A bill to suspend inspections of Iran’s atomic sites by the UN nuclear watchdog has already been prepared by parliament and passed by its security and foreign affairs committee.
Speaker Gholam Ali Hadad Adel vowed that the bill would be put before parliament if the UN Security Council — as expected — agreed later Saturday to impose sanctions against Iran over its nuclear programme.
“The commission has approved a bill, whereby Iran will seriously revise the nature of its relationship with the International Atomic Energy Agency (IAEA),” Hadad Adel told state television.
“We will have no other option but to bring this bill before parliament for debate, if Iran comes under pressure,” he said.
“If efforts are going to be undertaken to deprive the Iranian nation of their undeniable right to achieve peaceful nuclear technology, parliament will not cede this national right,” Hadad Adel added.
Iran in February stopped applying the additional protocol to the nuclear Non-Proliferation Treaty, which allows extensive access to atomic sites, after the Security Council adopted a resolution urging Tehran to freeze enrichment.
However, up until now it has still been allowing regular UN inspections of its atomic sites, such as the uranium enrichment plant in the central city of Natanz.

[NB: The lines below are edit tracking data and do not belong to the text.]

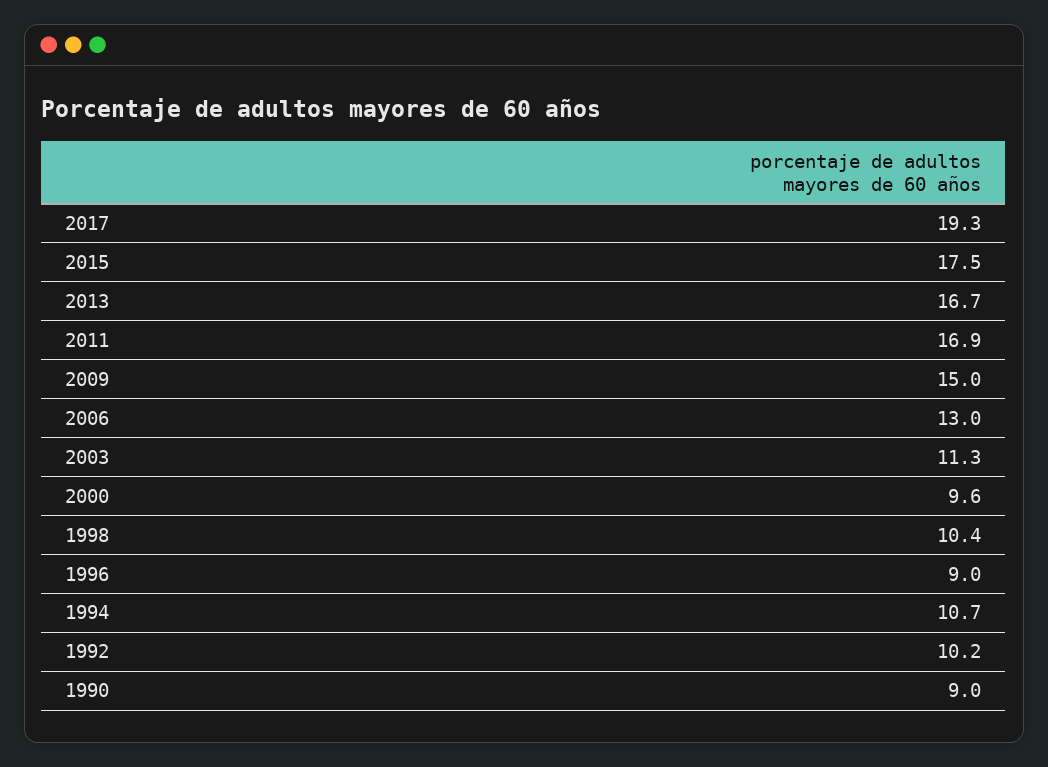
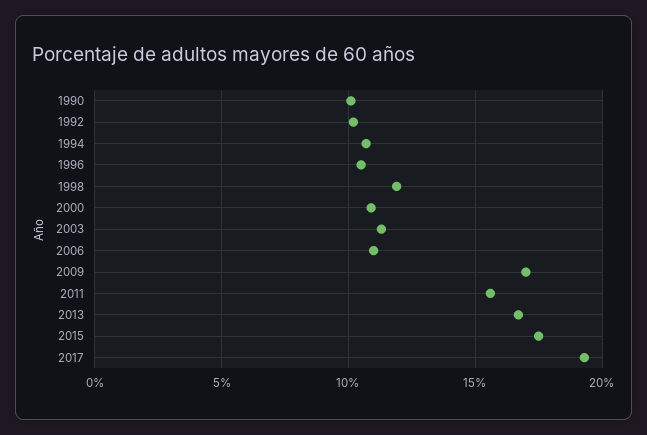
  {
    "2017": 19.3,
    "2015": 17.5,
    "2013": 16.7,
-   "2011": 16.9,
+   "2011": 15.5,
-   "2009": 15,
+   "2009": 17,
-   "2006": 13,
+   "2006": 11,
    "2003": 11.3,
-   "2000": 9.6,
+   "2000": 11,
-   "1998": 10.4,
+   "1998": 12,
-   "1996": 9,
+   "1996": 10.5,
    "1994": 10.7,
    "1992": 10.2,
-   "1990": 9
+   "1990": 10
  }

Suspending such regular inspections would be in line with threats by Iranian officials to retaliate against the sanctions by reconsidering its cooperation with the Vienna-based UN nuclear watchdog.

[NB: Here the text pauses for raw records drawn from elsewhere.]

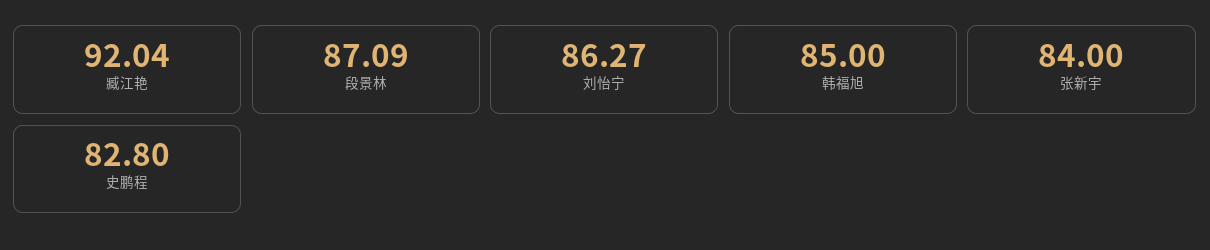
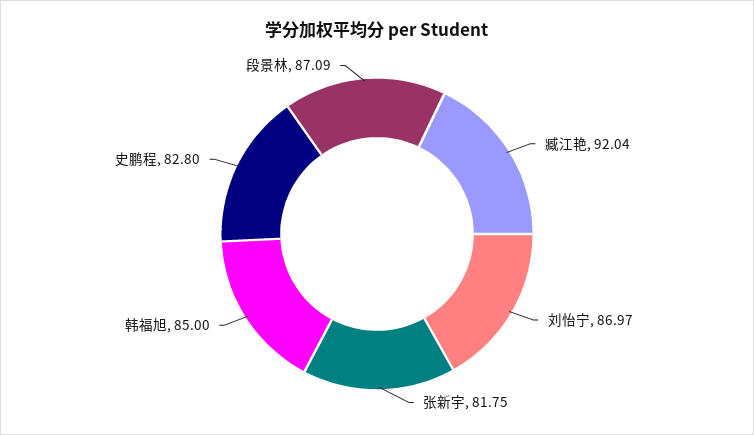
  {
    "臧江艳": 92.04,
    "段景林": 87.09,
-   "刘怡宁": 86.27,
+   "刘怡宁": 86.97,
    "韩福旭": 85,
-   "张新宇": 84,
+   "张新宇": 81.75,
    "史鹏程": 82.8
  }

Top figures like chief nuclear negotiator Ali Larijani have frequently spoken of “painful retaliation” for UN sanctions, in warnings seen as veiled threats of curtailing inspections.
“Policies for interacting with the IAEA should be adjusted in proportion to the Security Council’s measures,” said Alaeddin Boroujerdi, the head of the security and foreign affairs committee, referring to the bill.
“Iran has been acting under the nuclear Non-Proliferation Treaty and international rules in its nuclear activities, so it will not accept any resolution,” he said.
“If this resolution is adopted, the Iranian supreme national security council will definitely react,” he said according to the Mehr news agency.
After weeks of diplomatic wrangling, the UN Security Council was expected on Saturday to adopt a resolution that would impose restrictions on Iran’s nuclear industry and ballistic missile programme.
Western countries have sought to agree the sanctions in response to Tehran’s refusal to suspend uranium enrichment which they fear could be used to make a nuclear bomb. Iran insists its atomic drive is peaceful.
Meanwhile, a hardline Iranian daily called on the government to go even further by withdrawing entirely from the nuclear Non-Proliferation Treaty, if the UN Security Council agrees sanctions.
“Our officials should use this opportunity to punish the West and announce Iran’s withdrawal from the NPT right after the resolution is adopted. Rest assured that nothing terrible will happen,” said the Kayhan daily.
“The opponent is pointing an empty gun at us and this is a hollow threat,” said the editorial by the paper’s editor Hossein Shariatmadari, who is appointed by supreme leader Ayatollah Ali Khamenei.